Copy each line from the listing below where the word "DRUP" shows up.

* [INFORMATION GIVEN]:
[Start of Attachment]

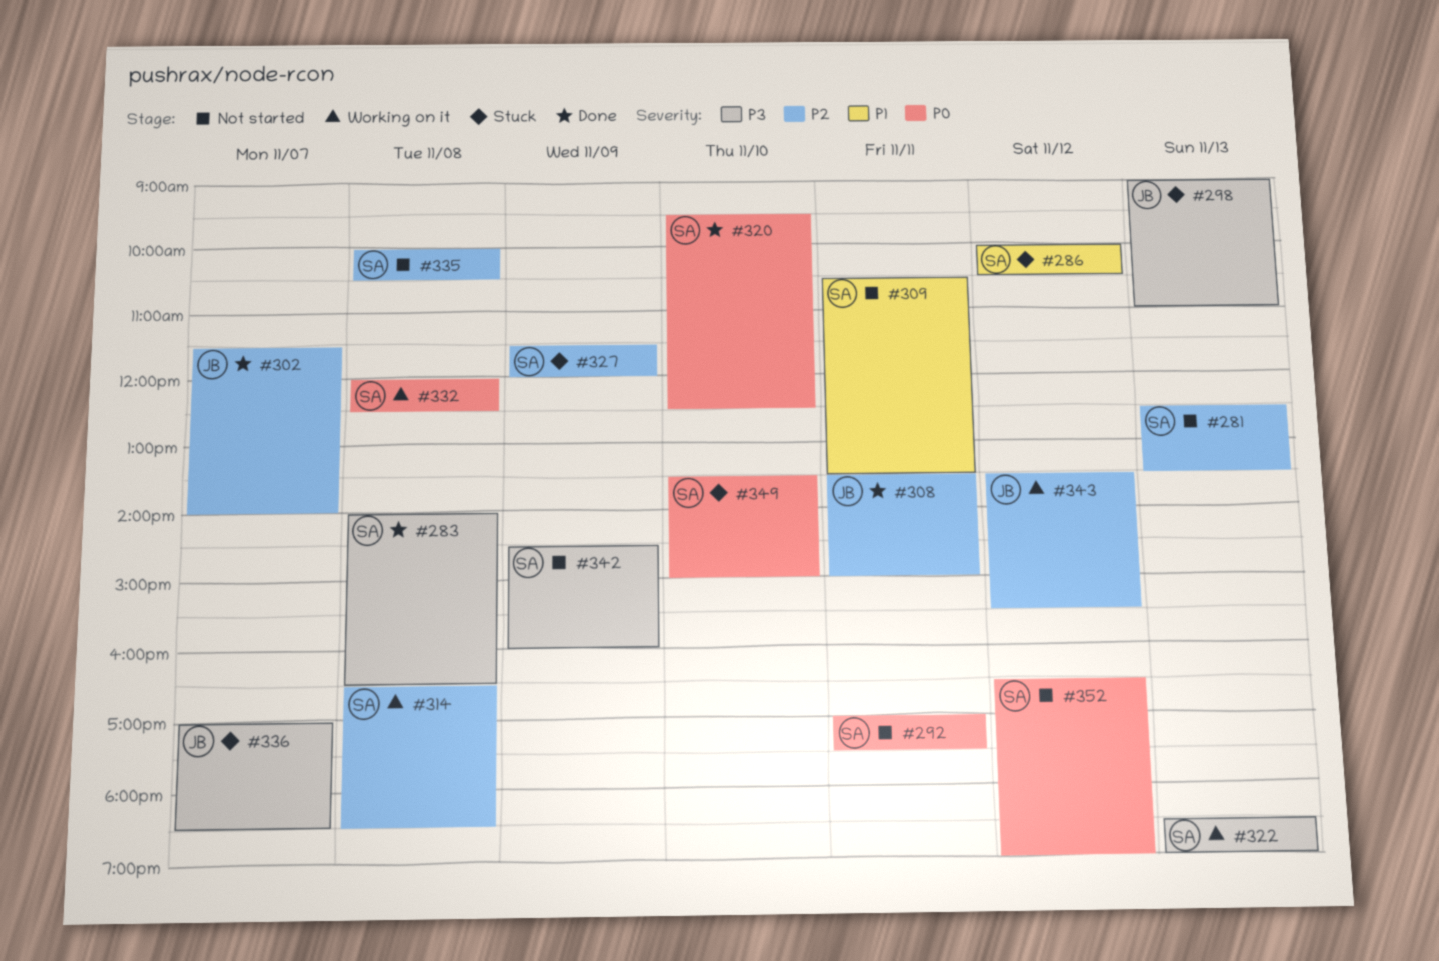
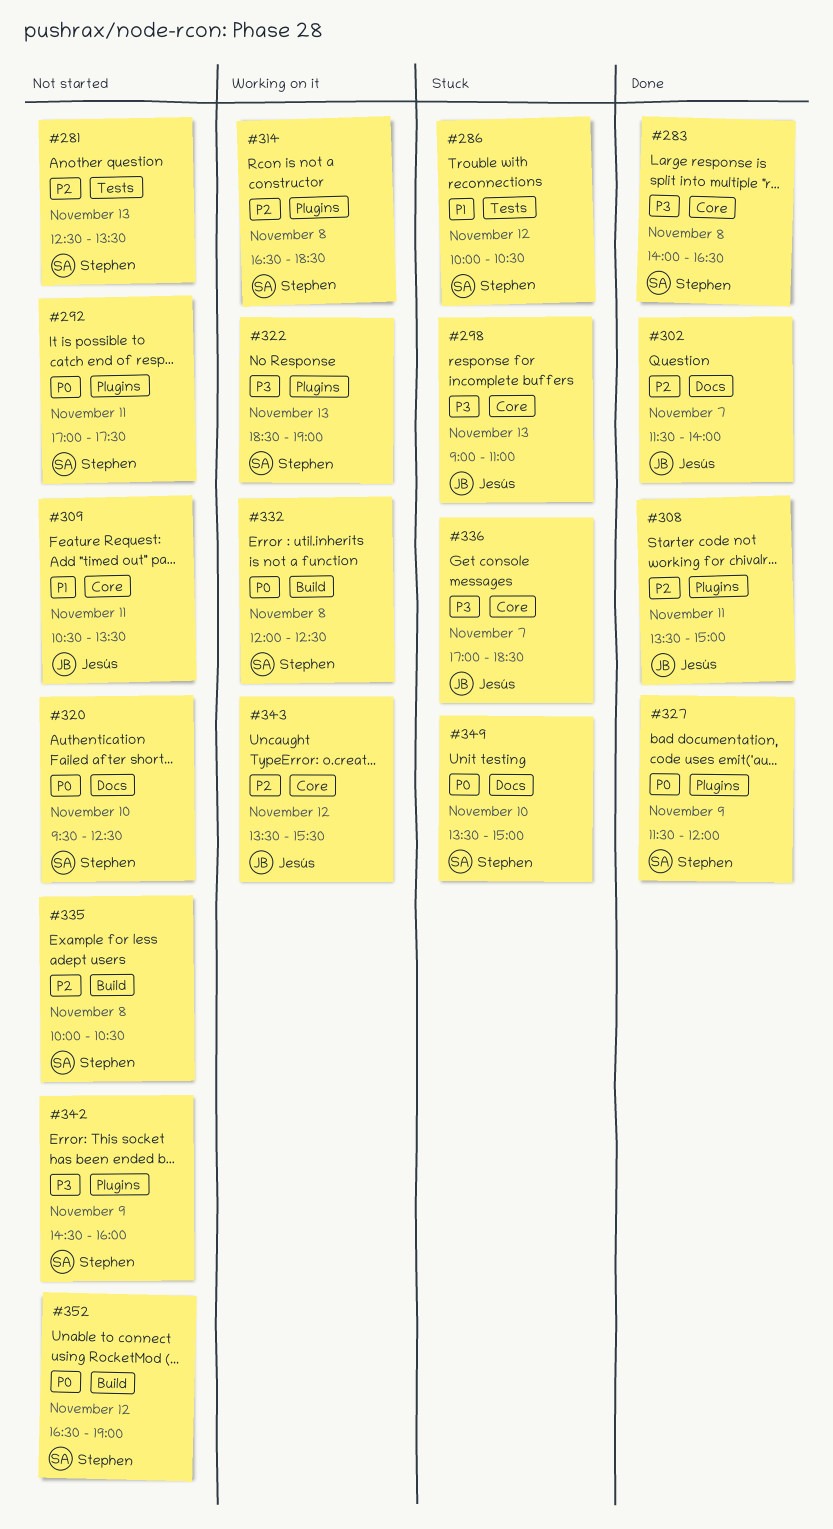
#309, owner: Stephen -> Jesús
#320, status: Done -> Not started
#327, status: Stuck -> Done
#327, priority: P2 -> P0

[End of Attachment]
[Start of Attachment]

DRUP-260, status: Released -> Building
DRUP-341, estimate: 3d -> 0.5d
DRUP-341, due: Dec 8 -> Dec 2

[End of Attachment]

* [ANSWER BOX]:
DRUP-260, status: Released -> Building
DRUP-341, estimate: 3d -> 0.5d
DRUP-341, due: Dec 8 -> Dec 2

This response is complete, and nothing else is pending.